» **Your instructions**
According to the abstract below on the pre-paid metering standard, how many bits of the decoder key can the slide attack expose?

» **Given text**

************

Using input-output correlations and a modified slide attack to compromise IEC 62055-41

Abstract

Developed initially for pre-paid electricity meters in South Africa, the IEC 662055-41 standard is now the world's most ubiquitous open pre-paid metering standard. The standard is used in 35 million meters operated in 400 utilities in 30 countries. It now serves more users in Asia than in Africa. The standard uses 16 cycles of a block-cipher-like substitution and permutation process to both generate 20 digit tokens (through an encryption process) and to decode 20 digit tokens and determine the number of kWhs procured (through a decryption process), in conjunction with a 64 bit decoder key generated using the Data Encryption standard (DES). Despite its popularity, there is little work on the cryptology aspects of this standard. This paper discusses two types of cryptanalysis techniques used to attack this pre-paid metering standard. The first is a statistical analysis of the encrypted and decrypted inputs and outputs to determine if any correlation between them exists. The second is the use of slide attacks, a technique traditionally used for attacking block ciphers that use the same or ‘weak’ round keys for each encryption/decryption cycle. Using this second cryptanalysis attack, it is shown that 16 of the 64 bits of the decoder key can be exposed, an aspect not intended by its designers. Further combination with other techniques may be used to compromise the entire key.

************

» **Collected data**
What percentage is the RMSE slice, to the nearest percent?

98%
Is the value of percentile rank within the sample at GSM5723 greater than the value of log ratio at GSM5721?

************

» **Answer to this exercise**
16 of the 64 bits.